Una “rivoluzione mentale” la definisce Alcu che fonda accademie dove si sperimentano pratiche di uguaglianza tra i sessi, dove il corpo femminile non fa paura, dove interi villaggi sono gestiti dalle donne. Più che uno stato-nazione i curdi sognano una nazione fatta di tante bandiere, lingue e religioni, senza un governo: come un giardino pieno di fiori. «A 13 anni mi hanno definito terrorista, poi ho capito che i governi fascisti chiamano i partigiani “terroristi”. Non stiamo combattendo per morire o uccidere ma perché siamo state costrette.
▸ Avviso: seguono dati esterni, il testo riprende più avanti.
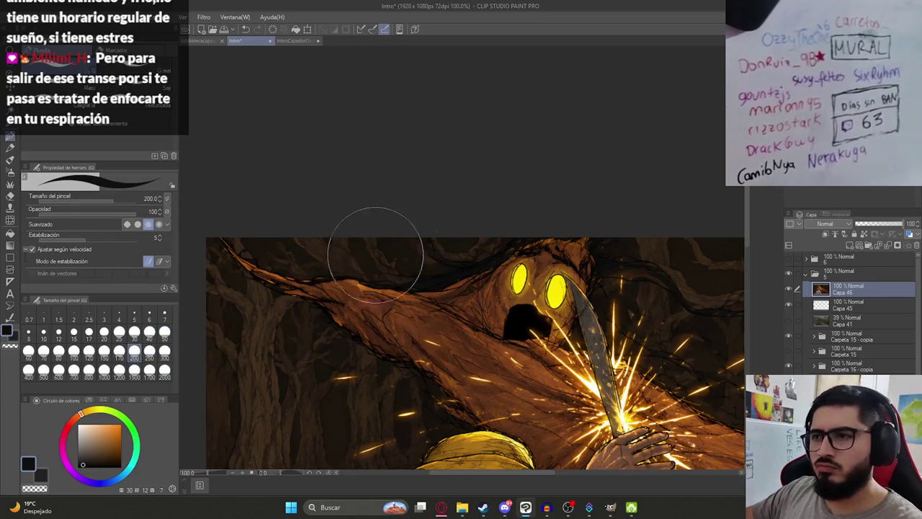
{"action": "left_click", "coordinate": [104, 351]}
A Kobane come a Rojave combattiamo contro i carri armati che l’Italia vende ai miliziani. La nostra lotta ha 40 anni e non quattro, ma nessuno la vuole vedere. Le donne curde ritratte in mimetica ispirano gli stilisti per le collezioni ma vivere in divisa non è bello, siamo sporche e puzziamo. Per l’Occidente il PKK è un partito di terroristi che va bene se combatte l’ISI; ma dal PKK sono nate le donne di Rojave».